──────── SOURCE DOCUMENT ────────
But who were the gentlemen of the Historical Society, the iconoclasts who assailed the bogus history, and established beyond doubt the identity of the house in question?
In reply we name three: Hon. William Cushing Wait, in his article on ‘Maps of Medford,’ Mr. Walter H. Cushing, in ‘The Cradock Farm,’ both read at Society meetings and published in the Register.
Then, Mr. John H. Hooper took up the ‘burden of proof,’ by a careful search in the Middlesex Registry.
The result of his work, read before the Society, preserved on our pages (Vol.
VII, pp. 49-64), fixes the erection of the so-called ‘Cradock house’ as at about 1680 (not 1634) at the instance of Peter Tufts (commonly called Captain Peter), a leading citizen of Medford at that time.
Both gentlemen before named agree that Mr. Hooper's work fully establishes as a fact what they only made as assertion regarding the house.
But the question may be asked, ‘Why do people still continue to call it the Cradock house?’
We can only reply that because of long continued habit by the many, and because comparatively few, even after twenty years, know the facts before stated.
The Register (which of course has a limited circulation) Vol.
──────── DATA SHOWN ────────
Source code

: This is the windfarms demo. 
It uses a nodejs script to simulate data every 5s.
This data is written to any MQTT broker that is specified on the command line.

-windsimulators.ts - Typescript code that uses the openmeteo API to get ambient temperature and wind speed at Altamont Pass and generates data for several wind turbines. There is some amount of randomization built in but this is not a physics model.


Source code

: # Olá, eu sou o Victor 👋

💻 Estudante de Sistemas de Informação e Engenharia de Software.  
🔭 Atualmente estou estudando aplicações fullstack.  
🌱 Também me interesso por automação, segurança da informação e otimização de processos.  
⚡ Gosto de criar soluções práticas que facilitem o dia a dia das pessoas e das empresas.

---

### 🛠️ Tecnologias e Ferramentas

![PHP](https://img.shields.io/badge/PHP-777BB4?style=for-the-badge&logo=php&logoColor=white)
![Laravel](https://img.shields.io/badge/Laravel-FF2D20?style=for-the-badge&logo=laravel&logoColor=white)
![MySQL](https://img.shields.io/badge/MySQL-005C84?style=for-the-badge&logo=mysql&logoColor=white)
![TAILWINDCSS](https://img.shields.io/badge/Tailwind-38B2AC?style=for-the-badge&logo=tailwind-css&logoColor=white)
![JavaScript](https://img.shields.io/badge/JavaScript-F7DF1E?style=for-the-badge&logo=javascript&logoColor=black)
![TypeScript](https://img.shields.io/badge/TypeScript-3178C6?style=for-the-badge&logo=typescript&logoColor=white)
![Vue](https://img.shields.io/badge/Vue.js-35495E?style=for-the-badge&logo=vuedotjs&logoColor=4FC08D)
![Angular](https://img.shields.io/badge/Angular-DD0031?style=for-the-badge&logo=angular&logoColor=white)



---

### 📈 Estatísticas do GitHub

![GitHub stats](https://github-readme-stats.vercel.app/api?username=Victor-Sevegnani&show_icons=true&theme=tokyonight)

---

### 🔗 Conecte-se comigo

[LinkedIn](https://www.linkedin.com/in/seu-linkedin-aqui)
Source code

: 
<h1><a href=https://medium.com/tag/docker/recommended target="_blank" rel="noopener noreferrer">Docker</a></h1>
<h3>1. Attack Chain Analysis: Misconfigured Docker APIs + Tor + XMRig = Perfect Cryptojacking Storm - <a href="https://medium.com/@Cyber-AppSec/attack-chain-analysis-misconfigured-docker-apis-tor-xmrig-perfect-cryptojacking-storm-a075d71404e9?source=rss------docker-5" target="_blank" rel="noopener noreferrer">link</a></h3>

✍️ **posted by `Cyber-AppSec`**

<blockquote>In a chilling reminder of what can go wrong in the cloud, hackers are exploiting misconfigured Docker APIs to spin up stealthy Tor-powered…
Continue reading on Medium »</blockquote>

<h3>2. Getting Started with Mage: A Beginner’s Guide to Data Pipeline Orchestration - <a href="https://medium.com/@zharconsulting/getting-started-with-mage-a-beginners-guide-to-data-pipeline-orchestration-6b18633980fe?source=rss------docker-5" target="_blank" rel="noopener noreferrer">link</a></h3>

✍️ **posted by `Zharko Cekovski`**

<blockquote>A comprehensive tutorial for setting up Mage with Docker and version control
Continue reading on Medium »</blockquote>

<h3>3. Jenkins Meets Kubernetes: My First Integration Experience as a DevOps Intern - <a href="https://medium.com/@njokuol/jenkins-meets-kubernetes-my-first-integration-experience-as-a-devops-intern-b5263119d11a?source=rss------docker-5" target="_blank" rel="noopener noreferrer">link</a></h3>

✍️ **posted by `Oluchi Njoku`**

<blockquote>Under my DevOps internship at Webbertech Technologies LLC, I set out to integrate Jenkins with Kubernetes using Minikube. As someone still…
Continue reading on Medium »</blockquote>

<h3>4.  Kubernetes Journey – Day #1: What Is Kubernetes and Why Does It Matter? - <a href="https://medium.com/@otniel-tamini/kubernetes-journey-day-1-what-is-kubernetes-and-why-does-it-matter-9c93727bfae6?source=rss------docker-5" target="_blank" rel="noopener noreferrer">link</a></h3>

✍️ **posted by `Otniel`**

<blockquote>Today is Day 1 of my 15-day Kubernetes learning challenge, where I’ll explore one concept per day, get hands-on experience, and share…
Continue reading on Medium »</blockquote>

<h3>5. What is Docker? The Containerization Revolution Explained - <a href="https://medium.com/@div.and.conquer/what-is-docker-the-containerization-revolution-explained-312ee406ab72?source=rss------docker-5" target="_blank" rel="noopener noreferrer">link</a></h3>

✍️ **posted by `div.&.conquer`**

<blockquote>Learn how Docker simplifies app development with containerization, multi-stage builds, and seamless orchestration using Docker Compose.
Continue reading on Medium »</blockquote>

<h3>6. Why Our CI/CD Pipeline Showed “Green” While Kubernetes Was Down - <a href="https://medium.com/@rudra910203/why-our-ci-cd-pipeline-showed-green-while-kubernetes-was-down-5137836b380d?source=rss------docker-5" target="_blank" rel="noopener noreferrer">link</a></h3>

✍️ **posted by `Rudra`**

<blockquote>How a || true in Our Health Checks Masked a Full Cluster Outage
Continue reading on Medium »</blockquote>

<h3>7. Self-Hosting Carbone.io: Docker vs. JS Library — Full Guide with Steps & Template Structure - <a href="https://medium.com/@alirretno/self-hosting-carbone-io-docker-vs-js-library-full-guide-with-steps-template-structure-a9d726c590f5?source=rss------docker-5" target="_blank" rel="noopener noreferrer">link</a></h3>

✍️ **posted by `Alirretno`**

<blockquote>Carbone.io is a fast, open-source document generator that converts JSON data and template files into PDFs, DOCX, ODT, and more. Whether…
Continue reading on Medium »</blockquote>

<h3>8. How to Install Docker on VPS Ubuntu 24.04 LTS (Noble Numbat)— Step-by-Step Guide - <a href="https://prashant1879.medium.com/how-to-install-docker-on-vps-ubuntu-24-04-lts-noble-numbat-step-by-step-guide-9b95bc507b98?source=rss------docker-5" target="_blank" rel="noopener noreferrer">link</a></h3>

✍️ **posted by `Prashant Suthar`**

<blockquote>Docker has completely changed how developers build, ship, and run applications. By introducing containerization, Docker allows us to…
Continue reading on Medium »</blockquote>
────────
TO DO
**a.** Print the passage about the Cradock house word for word, from "Both gentlemen before" up to and including "facts before stated.".
**b.** Answer these questions from the passage about the Cradock house:
(i) What was the title of William Cushing Wait's article?
(ii) Where did John H. Hooper carry out his search?
(iii) At about what year does Hooper's work fix the erection of the house?
Rely only on the passage about the Cradock house for what you need.

RESPONSES FOR EACH TASK
**a.**
Both gentlemen before named agree that Mr. Hooper's work fully establishes as a fact what they only made as assertion regarding the house.
But the question may be asked, ‘Why do people still continue to call it the Cradock house?’
We can only reply that because of long continued habit by the many, and because comparatively few, even after twenty years, know the facts before stated.

**b.**
(i) 'Maps of Medford'
(ii) The Middlesex Registry
(iii) About 1680